HMO Compliance Costs in London: 2026 Price Guide for Landlords
Updated 12 June 2026|8 min read
Bringing an existing London let up to HMO licensing standard typically costs £3,000–£12,000 in 2026, depending on the property's starting condition and size. This is the cost of the remedial fire-safety works, not a full conversion: interlinked alarms at £80–£150 per unit, fire doors, emergency lighting at £250–£450 per fitting, and the works flagged by a fire risk assessment. This guide itemises each element so landlords can translate a council inspection action list straight into a realistic budget.
How much does HMO compliance cost in London in 2026?

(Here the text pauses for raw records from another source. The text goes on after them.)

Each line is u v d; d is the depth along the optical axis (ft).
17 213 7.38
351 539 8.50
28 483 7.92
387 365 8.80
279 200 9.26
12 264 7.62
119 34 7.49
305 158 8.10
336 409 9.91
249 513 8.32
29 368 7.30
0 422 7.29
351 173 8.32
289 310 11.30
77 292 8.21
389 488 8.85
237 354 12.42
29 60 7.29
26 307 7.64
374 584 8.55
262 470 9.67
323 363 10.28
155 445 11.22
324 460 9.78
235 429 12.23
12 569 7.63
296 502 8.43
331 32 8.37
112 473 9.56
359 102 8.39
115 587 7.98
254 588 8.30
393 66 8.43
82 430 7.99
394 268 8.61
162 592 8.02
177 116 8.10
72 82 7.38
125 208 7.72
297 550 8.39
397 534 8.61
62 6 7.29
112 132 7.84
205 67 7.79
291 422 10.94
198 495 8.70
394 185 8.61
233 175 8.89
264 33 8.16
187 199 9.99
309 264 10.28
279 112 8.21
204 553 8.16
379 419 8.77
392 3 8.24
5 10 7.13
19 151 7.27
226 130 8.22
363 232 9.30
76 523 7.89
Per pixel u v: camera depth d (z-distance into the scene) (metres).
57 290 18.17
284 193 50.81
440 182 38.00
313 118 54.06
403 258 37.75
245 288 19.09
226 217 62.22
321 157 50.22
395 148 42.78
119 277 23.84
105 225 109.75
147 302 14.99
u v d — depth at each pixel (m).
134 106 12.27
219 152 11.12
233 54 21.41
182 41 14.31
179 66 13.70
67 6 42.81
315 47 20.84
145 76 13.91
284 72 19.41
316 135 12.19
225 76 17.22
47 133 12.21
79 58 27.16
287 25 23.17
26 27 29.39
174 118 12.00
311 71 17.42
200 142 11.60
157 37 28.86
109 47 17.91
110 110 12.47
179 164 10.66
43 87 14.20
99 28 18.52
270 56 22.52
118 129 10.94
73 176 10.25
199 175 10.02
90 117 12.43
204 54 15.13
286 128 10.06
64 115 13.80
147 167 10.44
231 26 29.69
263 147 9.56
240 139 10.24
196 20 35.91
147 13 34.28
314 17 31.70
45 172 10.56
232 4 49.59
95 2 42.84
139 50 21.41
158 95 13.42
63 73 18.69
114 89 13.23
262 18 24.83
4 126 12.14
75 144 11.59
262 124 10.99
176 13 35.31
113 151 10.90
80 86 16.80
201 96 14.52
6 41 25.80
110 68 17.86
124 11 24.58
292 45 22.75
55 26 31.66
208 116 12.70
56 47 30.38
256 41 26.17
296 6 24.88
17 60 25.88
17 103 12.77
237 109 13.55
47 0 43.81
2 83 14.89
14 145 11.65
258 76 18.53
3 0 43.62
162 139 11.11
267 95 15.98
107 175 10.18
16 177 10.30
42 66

HMO compliance cost is best understood as the gap between where your property is now and the standard the licensing authority requires. A house that is already well-built and recently wired needs far less than a tired conversion with hollow-core doors and a single domestic smoke alarm.
For a typical small HMO (three to five tenants) already in lettable condition, expect £3,000–£8,000 to bring it fully up to standard. A larger or more neglected property, or one where most fire doors and the alarm system need full replacement, runs £8,000–£12,000 or more.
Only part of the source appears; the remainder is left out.